■ Supplied material ■
= = = =
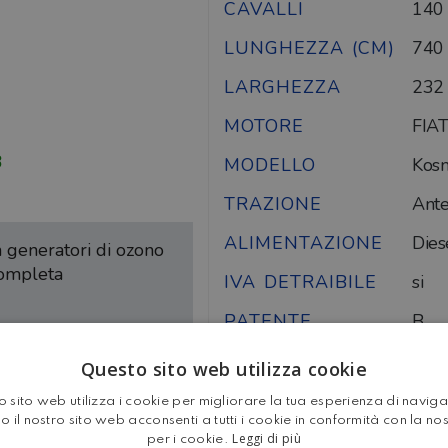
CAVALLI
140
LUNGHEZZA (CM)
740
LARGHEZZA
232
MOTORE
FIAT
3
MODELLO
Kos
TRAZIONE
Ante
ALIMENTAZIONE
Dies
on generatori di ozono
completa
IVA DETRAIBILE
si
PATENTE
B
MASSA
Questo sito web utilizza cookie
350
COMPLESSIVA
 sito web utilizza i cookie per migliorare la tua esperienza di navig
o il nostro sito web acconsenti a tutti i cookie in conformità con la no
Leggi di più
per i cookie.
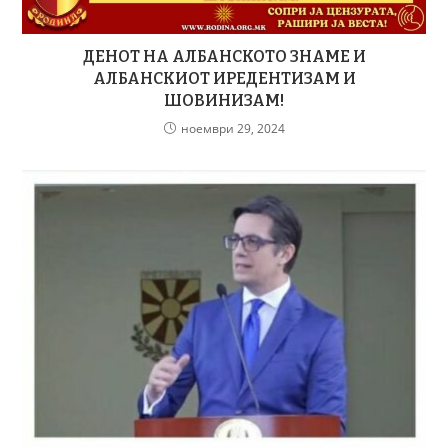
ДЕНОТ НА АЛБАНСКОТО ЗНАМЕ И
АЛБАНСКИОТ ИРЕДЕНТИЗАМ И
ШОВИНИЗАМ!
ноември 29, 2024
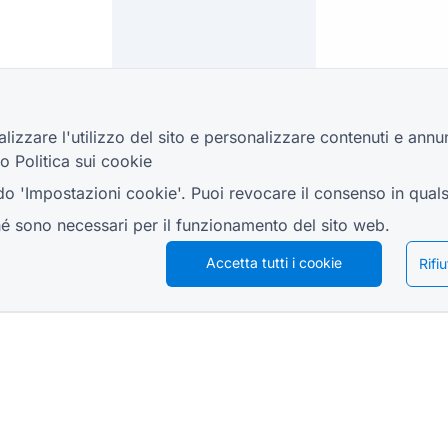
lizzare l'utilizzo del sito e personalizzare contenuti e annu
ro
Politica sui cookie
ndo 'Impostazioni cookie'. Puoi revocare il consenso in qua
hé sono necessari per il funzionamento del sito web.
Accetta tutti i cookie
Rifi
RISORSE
= = = =
■ To do ■
Give the number of lines in the listing that hold the word "cookie", with no other words.

■ Solution to this task ■
7